My favourite film in this year’s cult line-up, Observance opens with images of waves buffeting and eroding a sandstone coastline. Whether this is a metaphor for grief and madness, or for a life on the rocks, those dark waters (as well as the phrase “gone fishing”) will recur at significant moments in this locked-room mystery, as black bile (a literal translation of the word ‘melancholy’) is seen seeping down the walls of No. 128 Overlook Street, collecting in a jar in Parker’s temporary bedroom, being vomited copiously from Parker’s mouth, or even, in a nightmare vision, pouring from the eyes, nose, mouth and ears of Parker’s dead son.

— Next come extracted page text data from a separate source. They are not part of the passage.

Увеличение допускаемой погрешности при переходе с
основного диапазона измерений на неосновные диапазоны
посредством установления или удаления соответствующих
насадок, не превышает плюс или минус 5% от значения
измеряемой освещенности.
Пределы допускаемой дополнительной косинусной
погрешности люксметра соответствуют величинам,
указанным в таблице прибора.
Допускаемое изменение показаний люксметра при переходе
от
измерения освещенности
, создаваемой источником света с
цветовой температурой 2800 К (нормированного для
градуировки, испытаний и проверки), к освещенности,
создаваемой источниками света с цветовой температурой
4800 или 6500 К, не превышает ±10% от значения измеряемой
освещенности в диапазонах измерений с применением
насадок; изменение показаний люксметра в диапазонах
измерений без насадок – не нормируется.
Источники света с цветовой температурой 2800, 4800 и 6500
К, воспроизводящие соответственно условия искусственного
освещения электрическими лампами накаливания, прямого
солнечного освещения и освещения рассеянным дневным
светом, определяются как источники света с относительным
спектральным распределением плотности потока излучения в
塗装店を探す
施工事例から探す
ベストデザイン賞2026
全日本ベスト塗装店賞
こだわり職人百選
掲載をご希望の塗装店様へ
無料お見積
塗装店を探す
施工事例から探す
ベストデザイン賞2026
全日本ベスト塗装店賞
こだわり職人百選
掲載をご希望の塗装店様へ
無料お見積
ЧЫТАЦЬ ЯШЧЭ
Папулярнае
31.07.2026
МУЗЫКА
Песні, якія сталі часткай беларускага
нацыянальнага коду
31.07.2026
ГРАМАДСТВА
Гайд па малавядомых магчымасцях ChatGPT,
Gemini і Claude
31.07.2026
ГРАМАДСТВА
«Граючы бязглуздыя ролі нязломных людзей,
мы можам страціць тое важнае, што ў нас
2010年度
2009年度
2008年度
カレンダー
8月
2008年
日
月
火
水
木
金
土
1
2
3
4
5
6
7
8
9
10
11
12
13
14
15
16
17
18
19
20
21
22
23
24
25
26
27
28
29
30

Observance is both an occult ghost story and a psychodrama in which we are never quite sure which past haunting Parker is the more toxic: his own personal tragedy or his employer’s dark history. Expertly reconjuring and reconfiguring the paranoid spirits of Rear Window (1954), The Shining (1980), The Conversation (1974), Un Chien Andalou (1929) and especially Roman Polanski’s ‘apartment trilogy’, director and co-writer (with Josh Zammit) Joseph Sims-Dennett has crafted a claustrophobic, conspiratorial observation on observing, preoccupied with the act of watching, with the eye (and the mind’s eye), and with the errant trajectory of the male gaze. Observance is an intriguing, elliptical enigma that confronts us with our own complicit voyeurism, even as it leaves us unsure what exactly we have seen – or overlooked. There is nothing simple about it.